I did not die but drifted as one who was no longer alive, like a ghost clinging to the earth through force of habit rather than inclination. Eventually I came to a city and was befriended by Marella, a street whore and junkie. She allowed me to tag along like a stray dog and looked after me in her fashion. Her home was a barely furnished small square room where she entertained her clients. It stank of disease and the men who had been there. When she had clients I slept outside but eventually I was too ill and she took her customers elsewhere, to some other friend I supposed. Her visits home now are more infrequent.
The war spread across the border. As I write I can hear the gunfire in the distance at night. When the electricity fails and there is no light sometimes the only thing you can do is listen. I am not afraid of the war, I have other things to worry about. My cough is worse and I can barely stand to get to the outside latrines without using a chair as a crutch. I hardly eat but when I do I cannot keep the food down.

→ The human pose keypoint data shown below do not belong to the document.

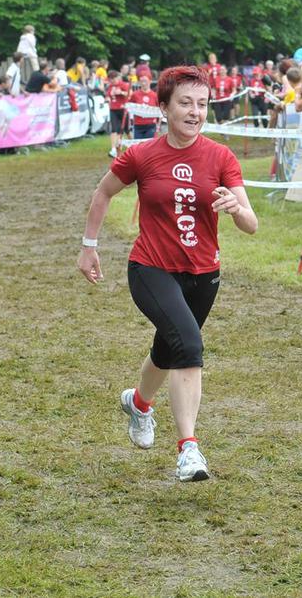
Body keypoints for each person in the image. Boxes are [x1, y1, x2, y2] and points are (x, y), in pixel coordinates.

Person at [77, 66, 257, 482]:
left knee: (170, 346)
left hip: (204, 273)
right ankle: (188, 449)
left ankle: (139, 403)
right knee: (189, 345)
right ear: (163, 107)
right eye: (185, 103)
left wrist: (237, 208)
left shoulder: (221, 157)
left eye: (202, 104)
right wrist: (89, 246)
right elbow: (103, 192)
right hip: (151, 268)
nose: (195, 112)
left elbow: (251, 224)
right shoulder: (141, 155)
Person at [107, 70, 130, 157]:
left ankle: (133, 145)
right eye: (110, 79)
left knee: (127, 130)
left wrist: (121, 92)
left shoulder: (123, 84)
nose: (112, 80)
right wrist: (107, 99)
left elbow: (129, 94)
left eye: (114, 78)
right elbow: (108, 95)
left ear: (117, 77)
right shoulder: (110, 86)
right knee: (114, 129)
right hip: (113, 109)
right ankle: (113, 149)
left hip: (123, 109)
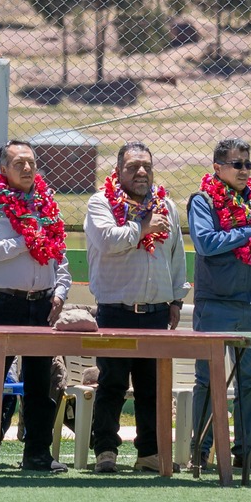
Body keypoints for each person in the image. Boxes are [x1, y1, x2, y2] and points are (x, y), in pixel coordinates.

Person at [0, 138, 73, 472]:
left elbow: (59, 255)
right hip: (3, 304)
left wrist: (60, 292)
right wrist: (24, 240)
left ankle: (38, 454)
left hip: (42, 305)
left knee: (41, 383)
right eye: (19, 163)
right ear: (3, 168)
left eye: (31, 162)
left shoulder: (47, 204)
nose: (27, 168)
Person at [83, 142, 186, 474]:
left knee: (151, 387)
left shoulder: (165, 206)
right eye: (132, 167)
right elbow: (108, 241)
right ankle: (105, 451)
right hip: (116, 310)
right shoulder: (101, 203)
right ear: (118, 170)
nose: (141, 172)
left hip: (156, 312)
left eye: (147, 166)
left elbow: (177, 256)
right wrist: (142, 228)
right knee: (112, 383)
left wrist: (176, 299)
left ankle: (150, 453)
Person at [186, 138, 251, 475]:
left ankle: (246, 452)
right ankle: (200, 452)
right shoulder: (202, 201)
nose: (244, 170)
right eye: (237, 164)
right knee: (207, 381)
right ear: (218, 167)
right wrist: (246, 233)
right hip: (215, 305)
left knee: (250, 382)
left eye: (248, 164)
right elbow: (205, 243)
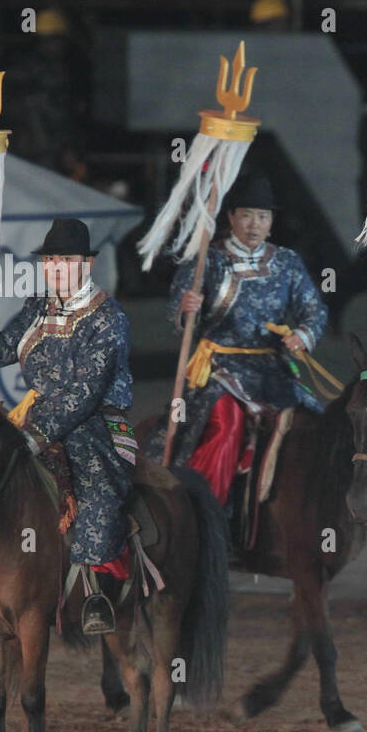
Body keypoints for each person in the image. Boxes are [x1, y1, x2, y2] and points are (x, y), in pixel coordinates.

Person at [0, 218, 134, 635]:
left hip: (98, 422)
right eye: (50, 260)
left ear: (86, 265)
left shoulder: (108, 318)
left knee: (96, 486)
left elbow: (86, 391)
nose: (55, 268)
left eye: (66, 260)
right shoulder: (38, 307)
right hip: (34, 416)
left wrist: (36, 436)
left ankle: (94, 590)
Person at [146, 172, 327, 509]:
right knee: (227, 425)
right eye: (246, 215)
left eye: (262, 216)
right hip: (219, 370)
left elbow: (313, 309)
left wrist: (303, 334)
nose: (254, 224)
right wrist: (189, 310)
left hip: (271, 368)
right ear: (230, 218)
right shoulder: (207, 261)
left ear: (272, 222)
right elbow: (179, 318)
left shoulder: (287, 262)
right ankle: (205, 511)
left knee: (312, 419)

I never saw the contagion though each night I see its effects on the faces of those I had met on my travels who now return in my nightmares. Regularly they come to torment me leaving me bathed from head to foot in sweat and weak with fever. But the morning after, in that quiet time I am usually lucid. It is then that I consider the nature of the contagion that I so signally failed to find. In those moments I know what I have probably known all along. There is no contagion and if there was one it was not the malaria or plague or HIV or Ebola or countless other diseases I had encountered and seen men die from. No, if it exists the contagion is to be found within the goldfish bowls we have built to keep it out and it is spread at the breakfast tables where people read the lies and half-truths written by men like myself. It has no cure and no possibility of containment because those who have it do not want to be cured. And the worst of the contagion is the fear it breeds of those who do not have it who stand on quaysides, hide in lorries or ride under trains in an effort to come to the one place where they too will eventually become infected.
And in those lucid moments I know that my journey is over and that I will never go home because I am now free of the contagion and will remain free as long as I stay in this foul room. So that is what I now do, writing by candlelight, waiting for Marella to return."